The answer isn't completely straightforward, unfortunately.
I'll assume you're referring to the length of the payload, which is the component of an MQTT application message that is generally used to encode data.
The anatomy of an MQTT consists of a fixed size header, a variable length header, and a payload. The fixed size header is used to indicate what kind of message is being sent (despite the name, it is not always the same size). The variable length header is used to convey information specific to each message. Section 2.3 of the MQTT 5 standard refers to the payload as the "final part of the packet" - so it's everything after the variable length header.

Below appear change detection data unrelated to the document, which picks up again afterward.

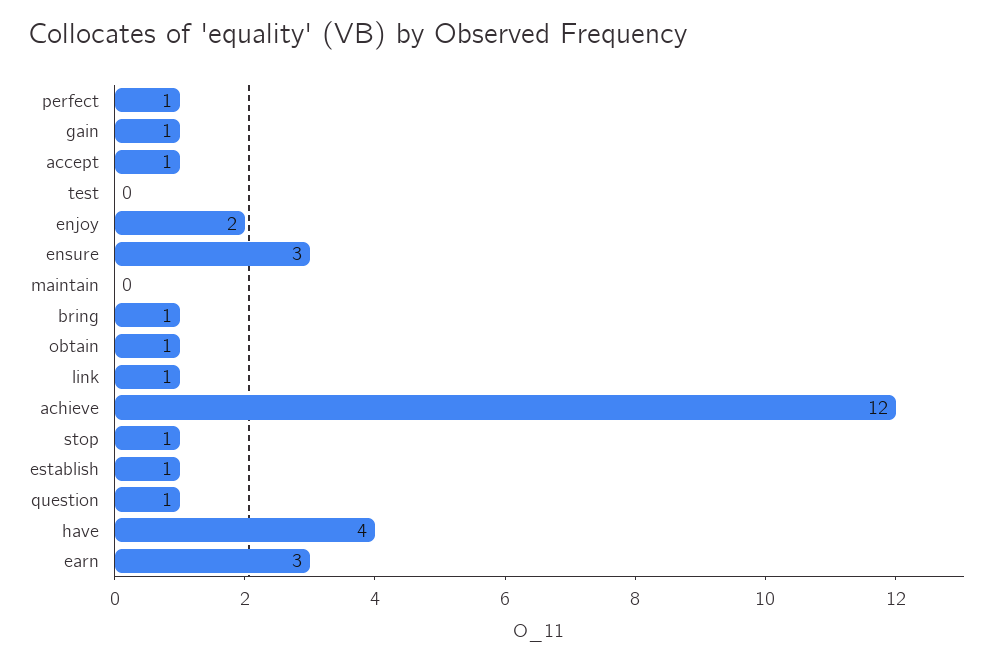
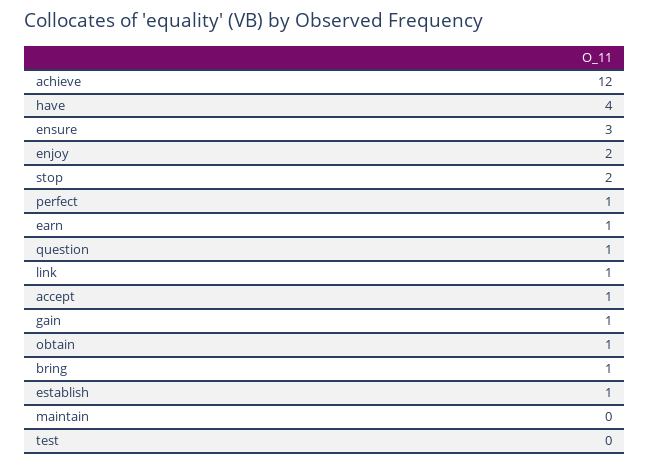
stop: 1 -> 2
earn: 3 -> 1

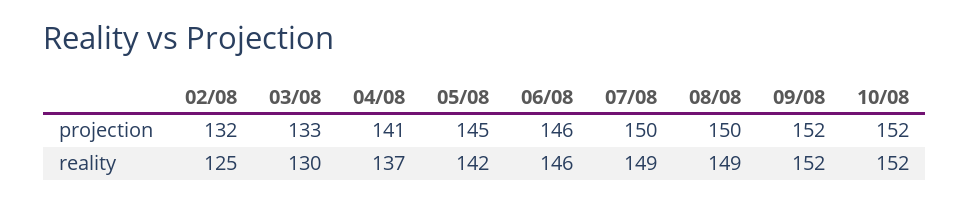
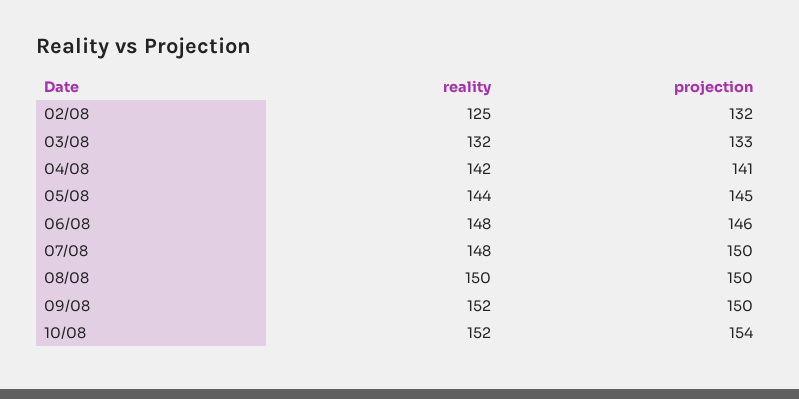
09/08, projection: 152 -> 150
10/08, projection: 152 -> 154
03/08, reality: 130 -> 132
04/08, reality: 137 -> 142
05/08, reality: 142 -> 144
06/08, reality: 146 -> 148
07/08, reality: 149 -> 148
08/08, reality: 149 -> 150

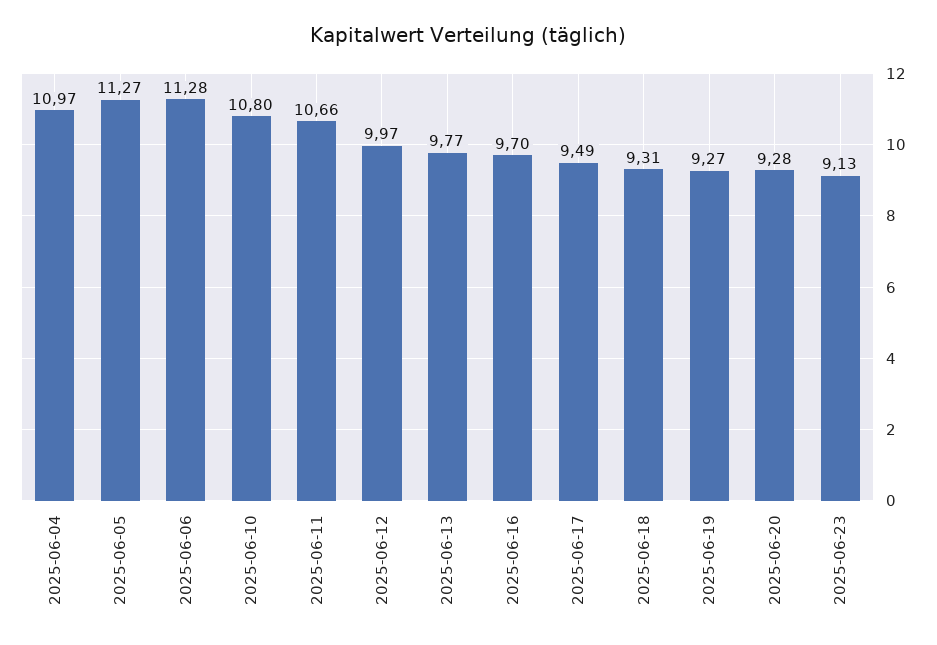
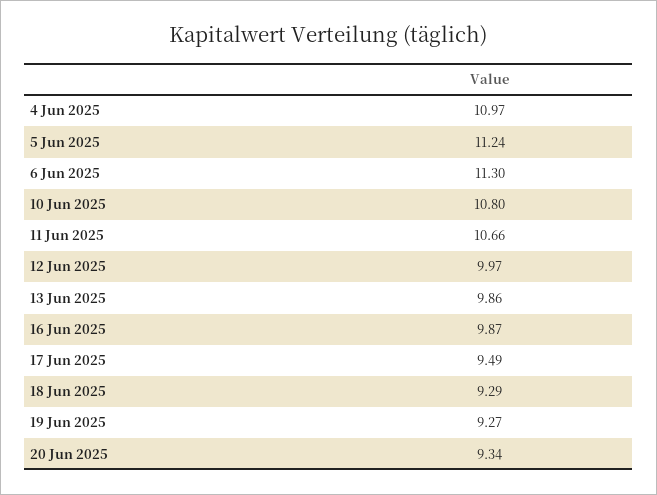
2025-06-05: 11.27 -> 11.24
2025-06-06: 11.28 -> 11.3
2025-06-13: 9.77 -> 9.86
2025-06-16: 9.7 -> 9.87
2025-06-18: 9.31 -> 9.29
2025-06-20: 9.28 -> 9.34
2025-06-23: 9.13 -> none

The size of the message is indicated in the fixed size header. This field can reach up to 268,435,455 (see section 1.5.5 and 2.1.1). However, this is not the same as the maximum size of the payload, because it also includes the variable length header.
Before I try to answer the question more specifically, I'll assume that you're talking about the maximum size of a payload in an MQTT "PUBLISH" message, which is what you use when you're publishing telemetry and what not.
For a PUBLISH packet, the variable length header consists of:
- topic name
- packet identifier
- properties
The topic name, although theoretically can take up to 2 + [0:65535]
, is usually pretty short. The packet identifier is 2 bytes long, always. The properties table can take up a wide range of sizes, so I'm not going to try and write that out as an expression.
See section 3.3.2 for this info.
So the maximum size of the payload for a MQTT publish message would be 268,435,455 - (2 + 1) - 2 - 1
, assuming the topic length is one character and there are no properties associated with the message.
Disclaimer: I have not tested this, and there's likely a soft limit defined by the broker you're using.